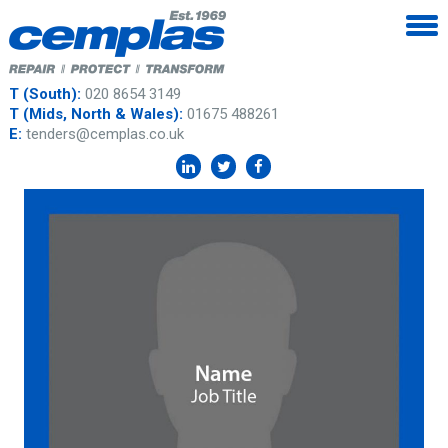
T (South):
020 8654 3149
T (Mids, North & Wales):
01675 488261
E:
tenders@cemplas.co.uk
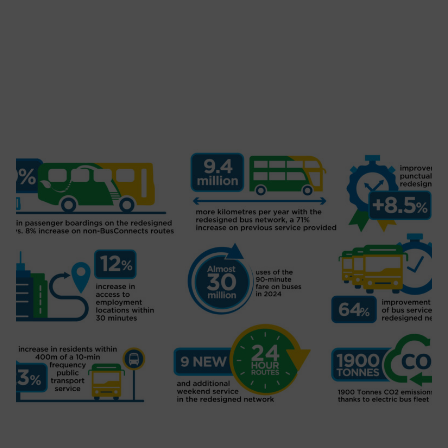
BusConnects Announces Partnership
with Dublin City FM: Live Drive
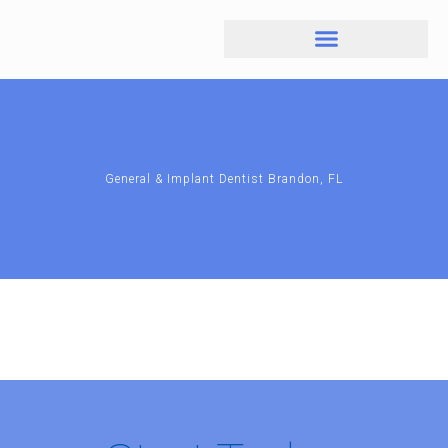
General & Implant Dentist Brandon, FL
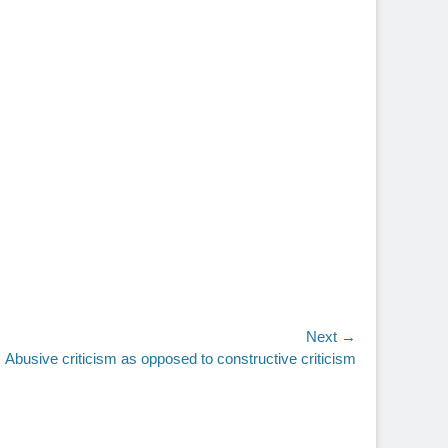
Next →
Abusive criticism as opposed to constructive criticism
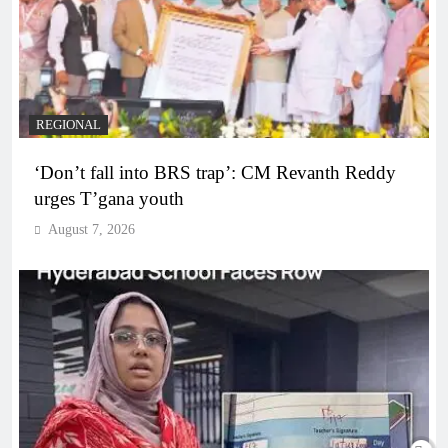
REGIONAL
‘Don’t fall into BRS trap’: CM Revanth Reddy
urges T’gana youth
August 7, 2026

* What you should do *
Express the text read from the entries as a Markdown table with two columns, Row and Line, giving each line a row number and leaving out blank lines and the pictures.

* Response to the task *
| Row | Line |
|---|---|
| 1 | T (South): |
| 2 | 020 8654 3149 |
| 3 | T (Mids, North & Wales): |
| 4 | 01675 488261 |
| 5 | E: |
| 6 | tenders@cemplas.co.uk |
| 7 | BusConnects Announces Partnership |
| 8 | with Dublin City FM: Live Drive |
| 9 | General & Implant Dentist Brandon, FL |
| 10 | Next → |
| 11 | Abusive criticism as opposed to constructive criticism |
| 12 | REGIONAL |
| 13 | ‘Don’t fall into BRS trap’: CM Revanth Reddy |
| 14 | urges T’gana youth |
| 15 | August 7, 2026 |